One of the conundrums staff faces at the Molly Brown House Museum in Denver, Colorado is surprisingly, a dearth of primary source material on Margaret “Molly” Brown. As a historic house museum which focuses on the biography of an internationally recognized western female figure, newspaper articles tell us what she wore, where she traveled and even what she said on many a given day.
BUT, try to find a letter which definitively puts Margaret Brown in France in 1917 driving ambulance for the Red Cross? OR find a photograph which places her at the Marble House Conference of Great Women in Newport, Rhode Island in 1914? NOT GONNA HAPPEN. How then does a historic house museum use biography when its own archives are incomplete and the primary sources seem insufficient to paint a complete picture? Better yet, how does this in of itself become a teaching tool?
The study of a biography can provide historic house museums valuable learning opportunities by providing ample ways to explore primary sources, encourage critical thinking, and conduct both literary and historical analysis. Biography has numerous uses that make tangible important humanities themes by expressing myth or fiction, community identity, popular story telling or the historical narrative of a particular time and place. These themes include the use of biography in history, the application of biography as a tool to express regional identity, and the presentation of the past through popular culture outlets, such as literature, theater, opera, and cinema.

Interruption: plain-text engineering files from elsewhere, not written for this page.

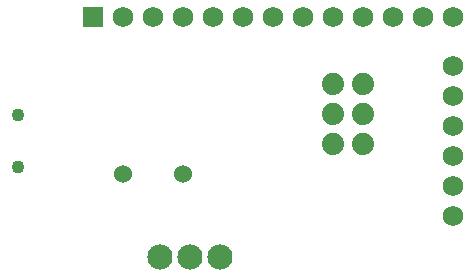
<source format=gbs>
G75*
G70*
%OFA0B0*%
%FSLAX24Y24*%
%IPPOS*%
%LPD*%
%AMOC8*
5,1,8,0,0,1.08239X$1,22.5*
%
%ADD10C,0.0434*%
%ADD11C,0.0600*%
%ADD12R,0.0680X0.0680*%
%ADD13C,0.0680*%
%ADD14C,0.0840*%
%ADD15C,0.0740*%
D10*
X002930Y004689D03*
X002930Y006421D03*
D11*
X006430Y004430D03*
X008430Y004430D03*
D12*
X005430Y009680D03*
D13*
X006430Y009680D03*
X007430Y009680D03*
X008430Y009680D03*
X009430Y009680D03*
X010430Y009680D03*
X011430Y009680D03*
X012430Y009680D03*
X013430Y009680D03*
X014430Y009680D03*
X015430Y009680D03*
X016430Y009680D03*
X017430Y009680D03*
X017430Y008055D03*
X017430Y007055D03*
X017430Y006055D03*
X017430Y005055D03*
X017430Y004055D03*
X017430Y003055D03*
D14*
X009680Y001680D03*
X008680Y001680D03*
X007680Y001680D03*
D15*
X013430Y005430D03*
X014430Y005430D03*
X014430Y006430D03*
X013430Y006430D03*
X013430Y007430D03*
X014430Y007430D03*
M02*

</source>
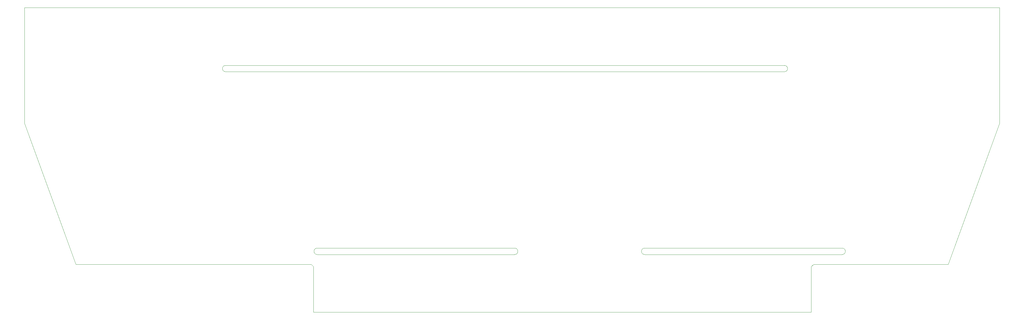
<source format=gbr>
%TF.GenerationSoftware,KiCad,Pcbnew,(6.0.7-1)-1*%
%TF.CreationDate,2022-10-07T20:49:55+02:00*%
%TF.ProjectId,hedgehog-lite,68656467-6568-46f6-972d-6c6974652e6b,rev?*%
%TF.SameCoordinates,Original*%
%TF.FileFunction,Profile,NP*%
%FSLAX46Y46*%
G04 Gerber Fmt 4.6, Leading zero omitted, Abs format (unit mm)*
G04 Created by KiCad (PCBNEW (6.0.7-1)-1) date 2022-10-07 20:49:55*
%MOMM*%
%LPD*%
G01*
G04 APERTURE LIST*
%TA.AperFunction,Profile*%
%ADD10C,0.100000*%
%TD*%
G04 APERTURE END LIST*
D10*
X0Y-36062500D02*
X0Y0D01*
X-58625000Y-80775000D02*
X-57925000Y-80062500D01*
X-151000000Y-75000000D02*
X-212500000Y-75000000D01*
X-49000000Y-77000000D02*
G75*
G03*
X-49000000Y-75000000I0J1000000D01*
G01*
X-213650000Y-95000000D02*
X-213650000Y-94062500D01*
X-241000000Y-18000000D02*
G75*
G03*
X-241000000Y-20000000I0J-1000000D01*
G01*
X-241000000Y-20000000D02*
X-67000000Y-20000000D01*
X-212500000Y-77000000D02*
X-151000000Y-77000000D01*
X-58650000Y-95000000D02*
X-213650000Y-95000000D01*
X-303650000Y-62500D02*
X-303650000Y0D01*
X-16000000Y-80062500D02*
X-16650000Y-80062500D01*
X-151000000Y-77000000D02*
G75*
G03*
X-151000000Y-75000000I0J1000000D01*
G01*
X-213650000Y-94062500D02*
X-213675000Y-80775000D01*
X-301800000Y0D02*
X-303650000Y0D01*
X-58625000Y-80775000D02*
X-58650000Y-94062500D01*
X0Y0D02*
X-800000Y0D01*
X-110500000Y-75000000D02*
G75*
G03*
X-110500000Y-77000000I0J-1000000D01*
G01*
X-212500000Y-75000000D02*
G75*
G03*
X-212500000Y-77000000I0J-1000000D01*
G01*
X-16650000Y-80062500D02*
X-57925000Y-80062500D01*
X-303650000Y-62500D02*
X-303650000Y-1062500D01*
X-214375000Y-80062500D02*
X-213675000Y-80775000D01*
X-67000000Y-20000000D02*
G75*
G03*
X-67000000Y-18000000I0J1000000D01*
G01*
X-266800000Y0D02*
X-800000Y0D01*
X-214375000Y-80062500D02*
X-287650000Y-80062500D01*
X-287650000Y-80062500D02*
X-303650000Y-36062500D01*
X0Y-36062500D02*
X-16000000Y-80062500D01*
X-67000000Y-18000000D02*
X-241000000Y-18000000D01*
X-303650000Y-36062500D02*
X-303650000Y-1062500D01*
X-110500000Y-77000000D02*
X-49000000Y-77000000D01*
X-49000000Y-75000000D02*
X-110500000Y-75000000D01*
X-58650000Y-95000000D02*
X-58650000Y-94062500D01*
X-301800000Y0D02*
X-266800000Y0D01*
M02*

</source>
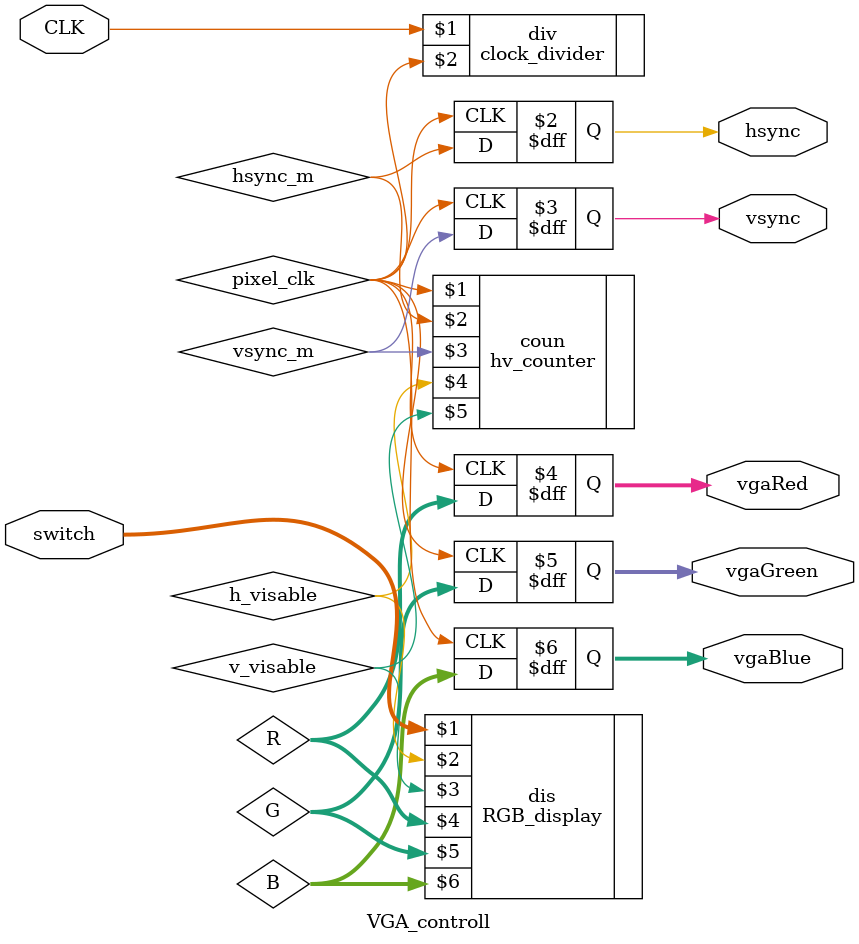
<source format=v>
module VGA_controll(CLK,switch,hsync,vsync,vgaRed,vgaGreen,vgaBlue);
input CLK;
input [7:0]switch;
output reg hsync;
output reg vsync;
output reg [3:0]vgaRed;
output reg [3:0]vgaGreen;
output reg [3:0]vgaBlue;

wire pixel_clk;
wire h_visable;
wire v_visable;
wire hsync_m;
wire vsync_m;
wire [3:0]R;
wire [3:0]G;
wire [3:0]B;

always @(posedge pixel_clk)
begin
    vgaRed <= R;
    vgaGreen <= G;
    vgaBlue <= B;
    hsync <= hsync_m;
    vsync <= vsync_m;
end
clock_divider div(CLK,pixel_clk);
hv_counter coun(pixel_clk,hsync_m,vsync_m,h_visable,v_visable);
RGB_display dis(switch,h_visable,v_visable,R,G,B);

endmodule
</source>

By the second half of the 20th century, changes in historical analysis, especially regarding the experiences of women and minorities, caused a re-examination of America’s most significant biographies. As Richard Etulain described in his book Re-Imagining the Modern American West, “the hegemonic Wild West myth had to be challenged, even destroyed, if women’s experiences in the American West were to be understood.”
Almost immediately after her death in 1932, Margaret’s legend began to grow and change. The first biography of Margaret Brown was in the regional best-seller, Timber Line which includes an embellished account of Margaret’s life, beginning with her unrealistic birth during a cyclone in Colorado. Fowler sold the rights to his story and the musical “The Unsinkable Molly Brown,” by Meredith Willson and Richard Morris, resulted. The musical became a smash hit on Broadway and a Hollywood movie of the same name hit theaters in 1964.
Fast forward 50 years and the Molly Brown House Museum is still taming the embedded western mythologies which, coupled with the absence of some critical primary sources, actually creates opportunities for teachable moments in the story of Margaret Brown. Her work in the aftermath of the Titanic disaster is fairly well-documented, but for instance, when we move forward two years in her life to 1914 concerning her work driving ambulance during WWI, her actions are not as well documented.
This period in Mrs. Brown’s biography allows us to talk about personal and public communication during periods of war. Such topics as censorship and propaganda, oral histories, disrupted infrastructures, trench warfare, and early technologies in communication all help museum learners understand the shifting nature of primary sources. Now, if only we had that letter from Mrs. Brown reporting her experience driving wounded soldiers from the battlefield!
By Andrea Malcomb, Director of the Molly Brown House Museum in Denver, Colorado.